Originally Posted by mark

hi, i've got the question

by completing the square, solve the following quadratic equation, giving your answer in surd form

$\displaystyle x^2 - x - 1 = 0$

my answer was $\displaystyle x = 0.5 \pm \sqrt (0.75)$

but the books answer is $\displaystyle x = 0.5 \pm \sqrt (5) frac(2)$

could someone please show me a step by step way of coming to this answer
thanks

ps that last bit was supposed to be the square root sign with the 5 to the right of it, then a division bar beneath them and a 2 underneath that, if someone could tell me how to write that properly that would be appreciated too

$\displaystyle x^2 - x -1 =0$

$\displaystyle x^2 - x = 1$

$\displaystyle (x-\frac{1}{2})^2 - \frac{1}{4} = 1$

You should be able to solve it from there. Also recall that $\displaystyle \frac{\sqrt{a}}{\sqrt{b}} = \sqrt{\frac{a}{b}}$ and also $\displaystyle \sqrt{\frac{a}{c^2}} = \frac{\sqrt{a}}{c}$

Originally Posted by mark

but the books answer is $\displaystyle x = 0.5 \pm \sqrt (5) frac(2)$


ps that last bit was supposed to be the square root sign with the 5 to the right of it, then a division bar beneath them and a 2 underneath that, if someone could tell me how to write that properly that would be appreciated too

You were close. You had

[tex]x = 0.5 \pm \sqrt (5) frac(2)[/tex]

and what you want is

[tex]x = 0.5 \pm \frac{\sqrt{5}}{2}[/tex]

which looks like

$\displaystyle x = 0.5 \pm \frac{\sqrt{5}}{2}$

Fractions are written with \frac{N}{D}, where N is the numerator and D is the denominator.
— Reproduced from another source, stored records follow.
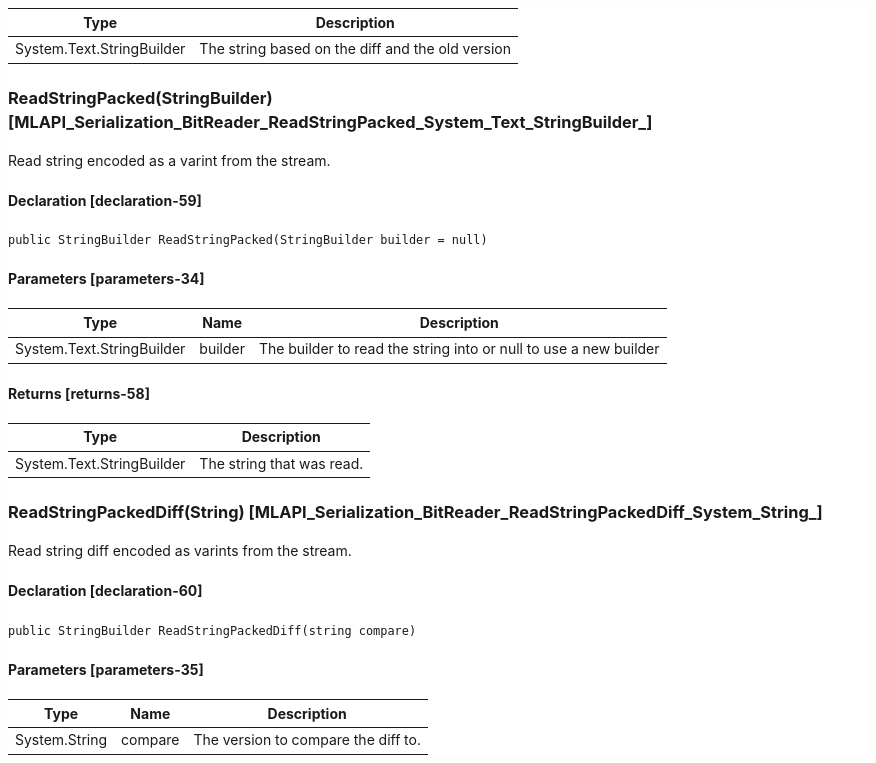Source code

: | Type                                                | Description                                      |
|-----------------------------------------------------|--------------------------------------------------|
| <span class="xref">System.Text.StringBuilder</span> | The string based on the diff and the old version |

<span id="MLAPI_Serialization_BitReader_ReadStringPacked_"></span>

### ReadStringPacked(StringBuilder) [MLAPI_Serialization_BitReader_ReadStringPacked_System_Text_StringBuilder_]

<div class="markdown level1 summary" markdown="1">

Read string encoded as a varint from the stream.

</div>

<div class="markdown level1 conceptual" markdown="1">

</div>

#### Declaration [declaration-59]

    public StringBuilder ReadStringPacked(StringBuilder builder = null)

#### Parameters [parameters-34]

| Type                                                | Name                                       | Description                                                      |
|-----------------------------------------------------|--------------------------------------------|------------------------------------------------------------------|
| <span class="xref">System.Text.StringBuilder</span> | <span class="parametername">builder</span> | The builder to read the string into or null to use a new builder |

#### Returns [returns-58]

| Type                                                | Description               |
|-----------------------------------------------------|---------------------------|
| <span class="xref">System.Text.StringBuilder</span> | The string that was read. |

<span id="MLAPI_Serialization_BitReader_ReadStringPackedDiff_"></span>

### ReadStringPackedDiff(String) [MLAPI_Serialization_BitReader_ReadStringPackedDiff_System_String_]

<div class="markdown level1 summary" markdown="1">

Read string diff encoded as varints from the stream.

</div>

<div class="markdown level1 conceptual" markdown="1">

</div>

#### Declaration [declaration-60]

    public StringBuilder ReadStringPackedDiff(string compare)

#### Parameters [parameters-35]

| Type                                    | Name                                       | Description                         |
|-----------------------------------------|--------------------------------------------|-------------------------------------|
| <span class="xref">System.String</span> | <span class="parametername">compare</span> | The version to compare the diff to. |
You can always click on any LaTex output in a post and you will get a little popup window that shows the markup used to format it.

i'm still not sure i understand, i'll show my method of figuring it out and hopefully someone will tell me where i went wrong with the equation $\displaystyle x^2 - x - 1 = 0$

i started by putting it like this $\displaystyle (x - 0.5)^2 - 0.75 = 0$ because $\displaystyle -0.5^2$ is -0.25 and then you minus another .75 to get to the original -1 then you turn the equation into $\displaystyle (x - 0.5)^2 = 0.75$ then $\displaystyle (x - 0.5) = \pm\sqrt{0.75}$ then $\displaystyle x = 0.5 \pm \sqrt {0.75}$

Hi

i started by putting it like this $\displaystyle (x - 0.5)^2 - 1.25 = 0$ because $\displaystyle (-0.5)^2$ is +0.25 and then you minus another 1.25
to get to the original -1 then you turn the equation into $\displaystyle (x - 0.5)^2 = 1.25$ then $\displaystyle (x - 0.5) = \pm\sqrt{1.25}$ then $\displaystyle x = 0.5 \pm \sqrt {1.25}$
$\displaystyle x = 0.5 \pm \sqrt {1.25} = \frac12 \pm \sqrt {\frac54} = \frac12 \pm \frac{\sqrt {5}}{2}$

ah i see i made a bit of a stupid mistake there, thanks